[Start of section]

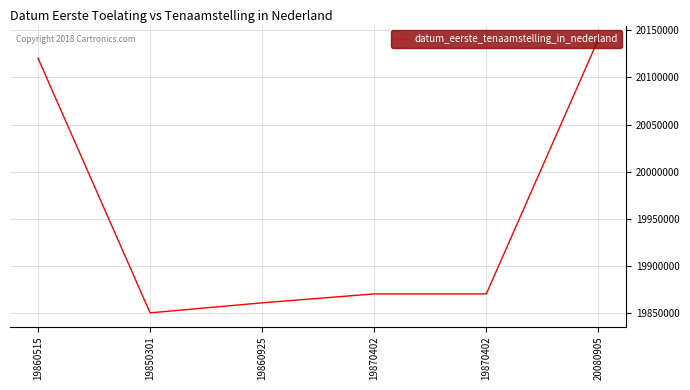

At which category does the data reach its first local valley?

19850301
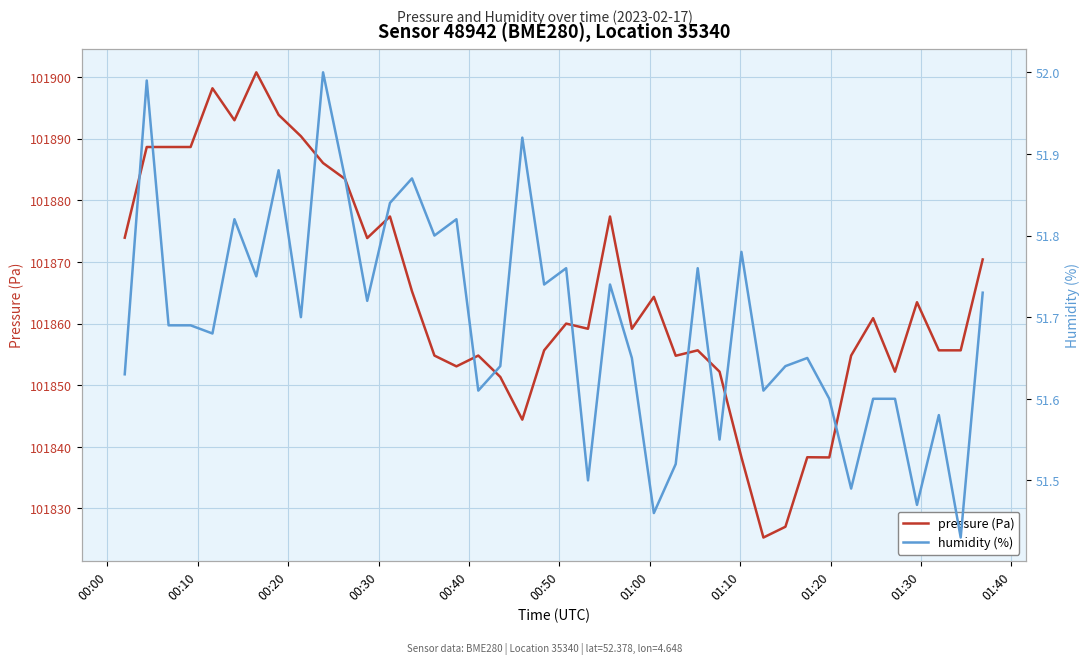

Is the value of pressure (Pa) at 13 greater than the value of humidity (%) at 15?

Yes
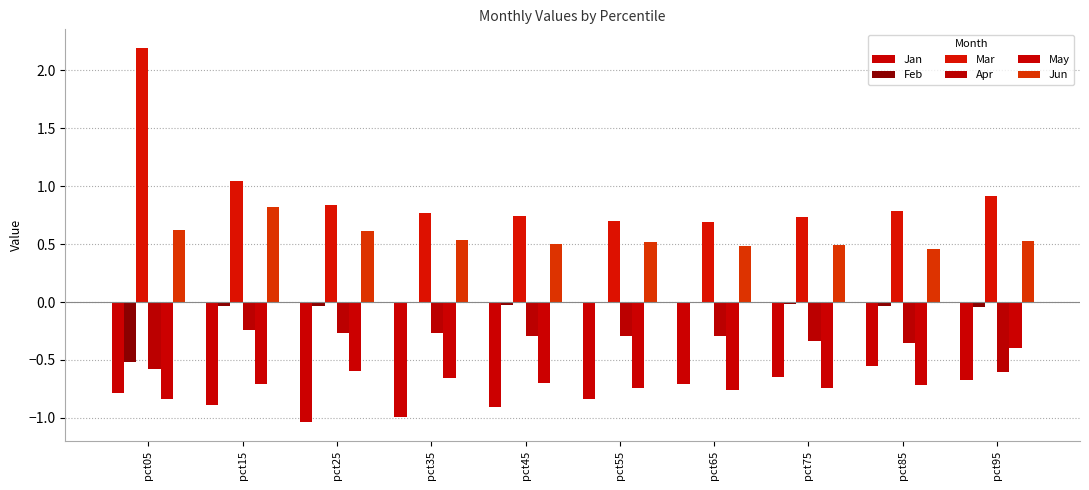

How many groups of bars are there?

10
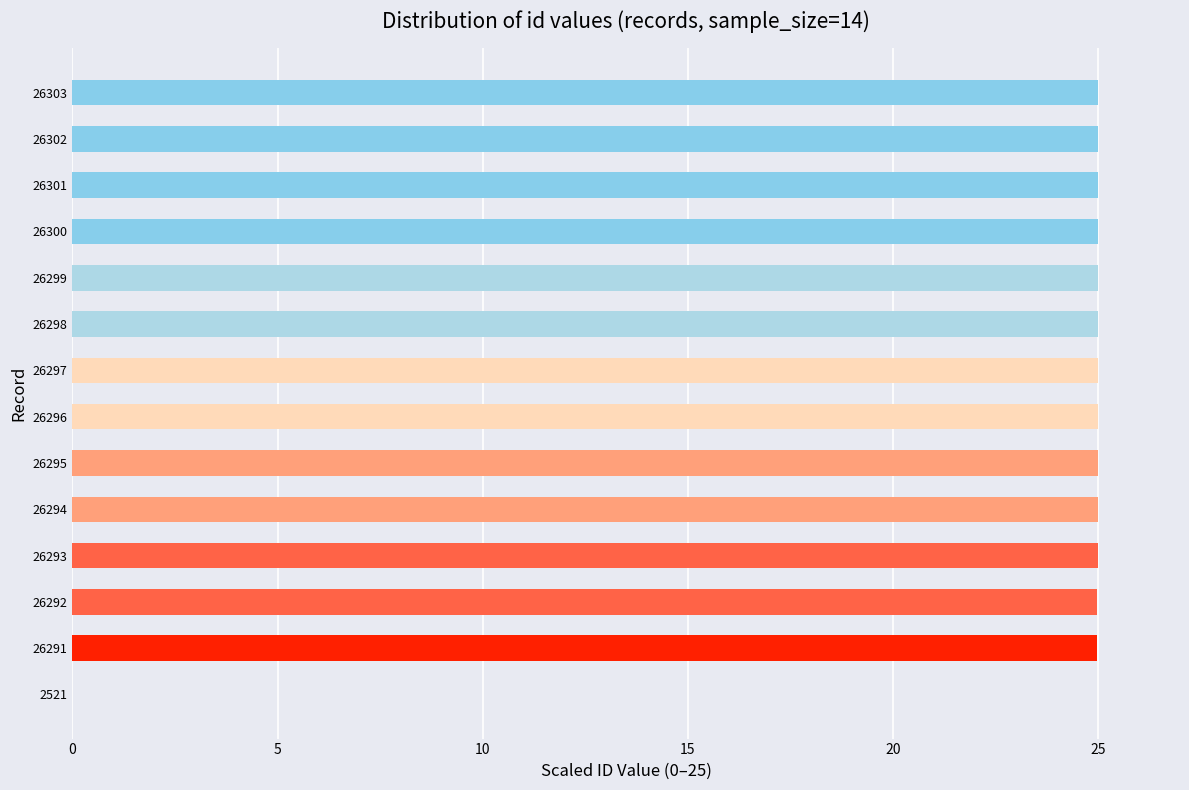

Count the number of categories in the chart.

14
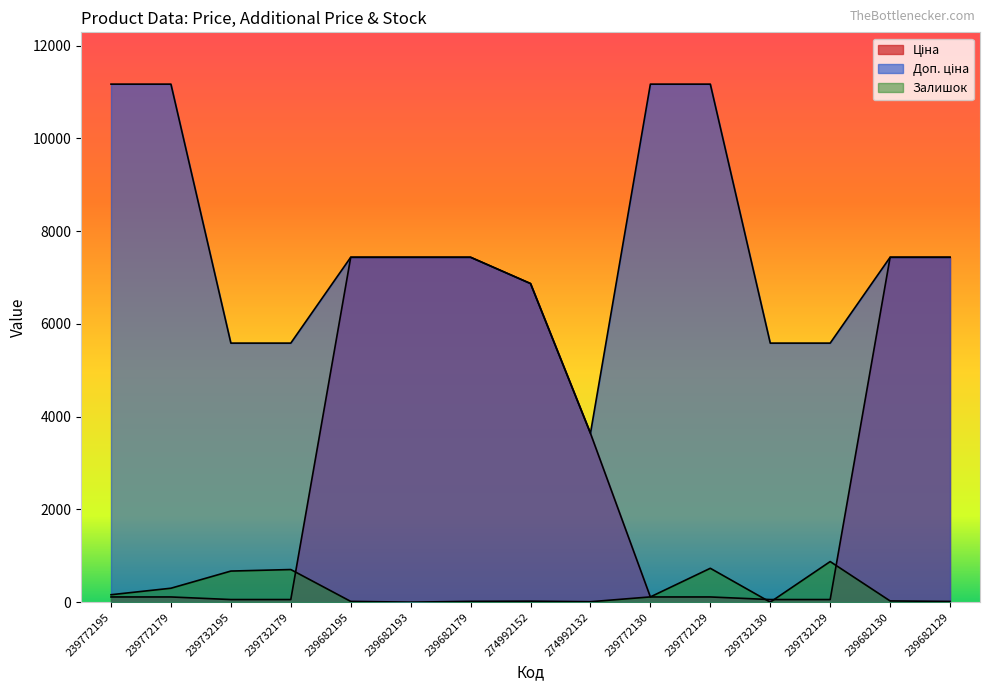

Rank the series at 239732129 from highest to lowest value.

Доп. ціна, Залишок, Ціна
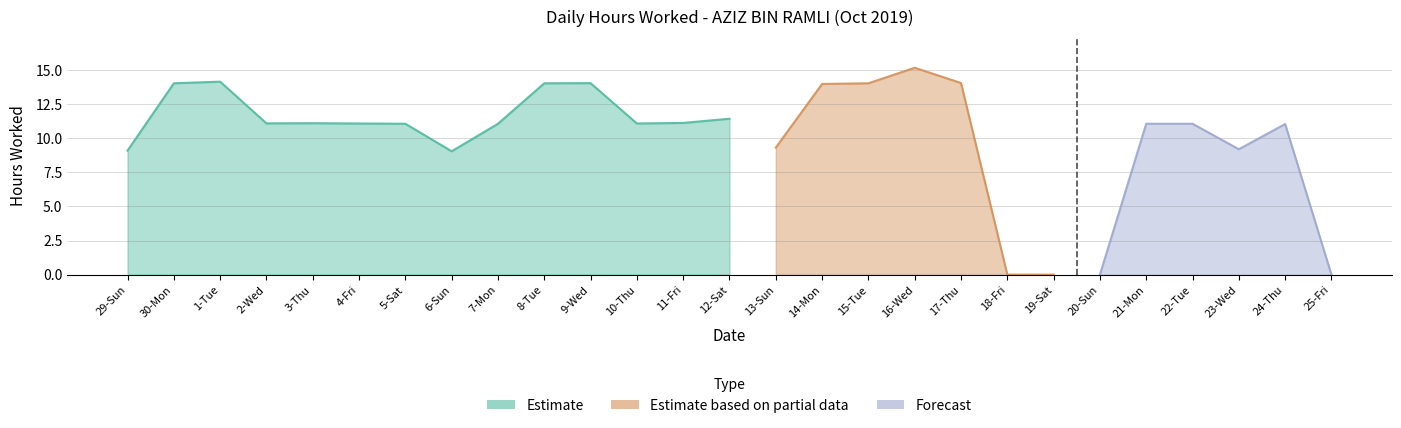

What is the difference between the maximum and minimum values?

15.2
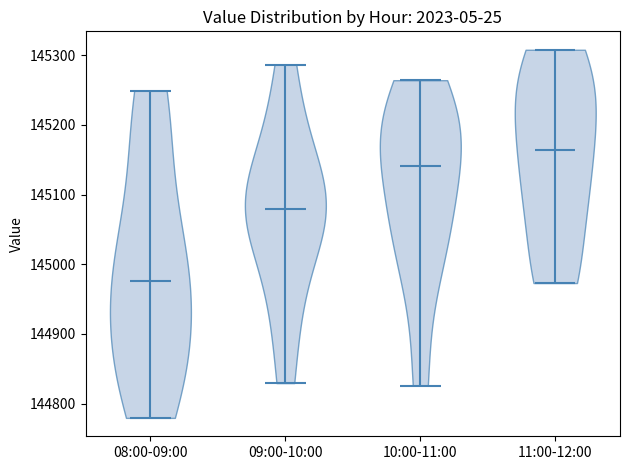

Reading left to right, read every violin against the y-axis: where its median line is, and the lowest and highest points it reaches. The values are not printed on the chart, so give them approximately, as read against the axis.

08:00-09:00: median line 144980, lowest point 144780, highest point 145250
09:00-10:00: median line 145080, lowest point 144830, highest point 145290
10:00-11:00: median line 145140, lowest point 144830, highest point 145260
11:00-12:00: median line 145160, lowest point 144970, highest point 145310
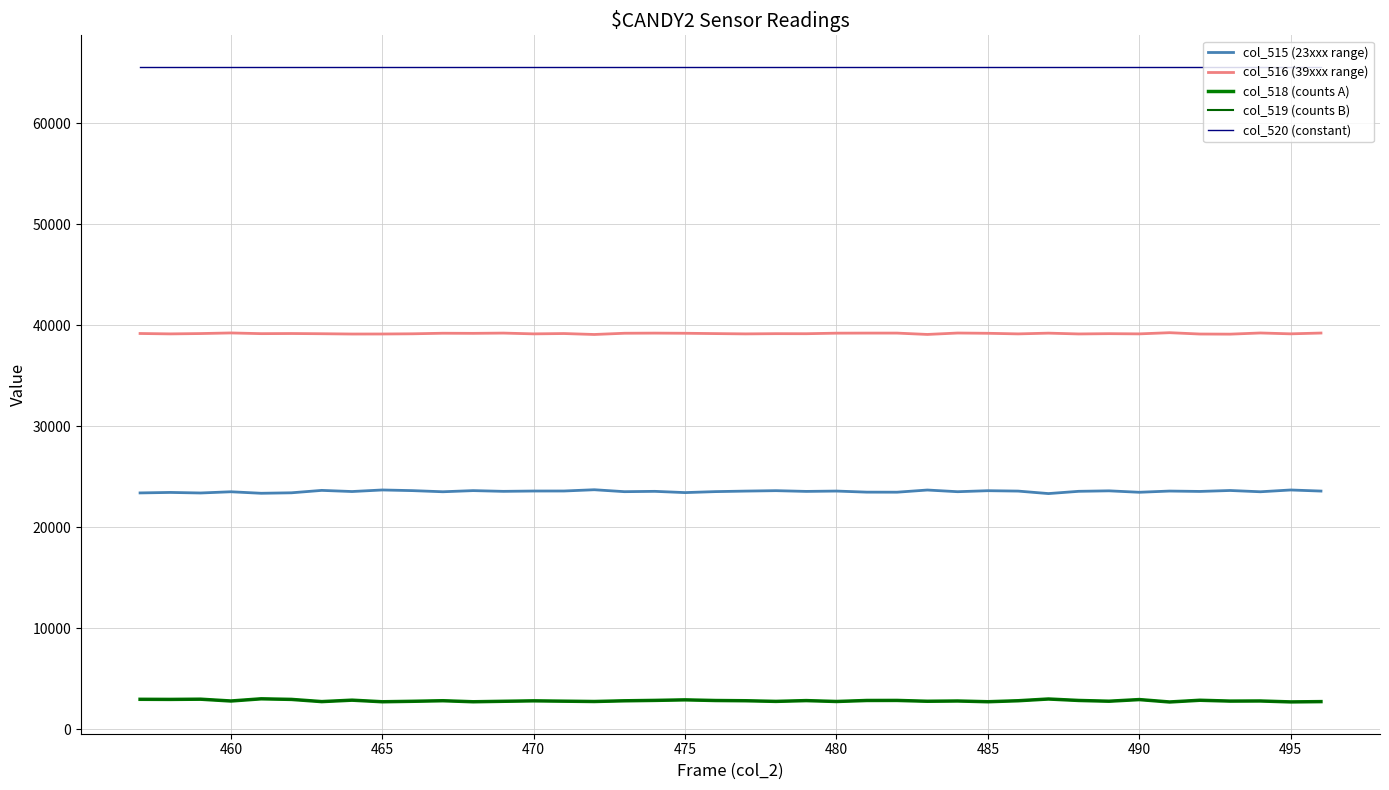

What are all the series names shown in the legend?

col_515 (23xxx range), col_516 (39xxx range), col_518 (counts A), col_519 (counts B), col_520 (constant)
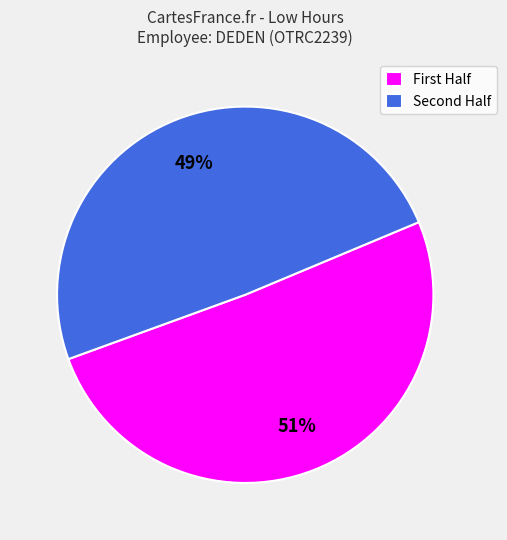

Rank the categories by value from highest to lowest.

First Half, Second Half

[End of section]

● **Required work**
Please copy every item above word for word, leaving out the pictures.

● **Output for this task**
At which category does the data reach its first local valley?

19850301

Is the value of pressure (Pa) at 13 greater than the value of humidity (%) at 15?

Yes

How many groups of bars are there?

10

Count the number of categories in the chart.

14

Rank the series at 239732129 from highest to lowest value.

Доп. ціна, Залишок, Ціна

What is the difference between the maximum and minimum values?

15.2

Reading left to right, read every violin against the y-axis: where its median line is, and the lowest and highest points it reaches. The values are not printed on the chart, so give them approximately, as read against the axis.

08:00-09:00: median line 144980, lowest point 144780, highest point 145250
09:00-10:00: median line 145080, lowest point 144830, highest point 145290
10:00-11:00: median line 145140, lowest point 144830, highest point 145260
11:00-12:00: median line 145160, lowest point 144970, highest point 145310

What are all the series names shown in the legend?

col_515 (23xxx range), col_516 (39xxx range), col_518 (counts A), col_519 (counts B), col_520 (constant)

Rank the categories by value from highest to lowest.

First Half, Second Half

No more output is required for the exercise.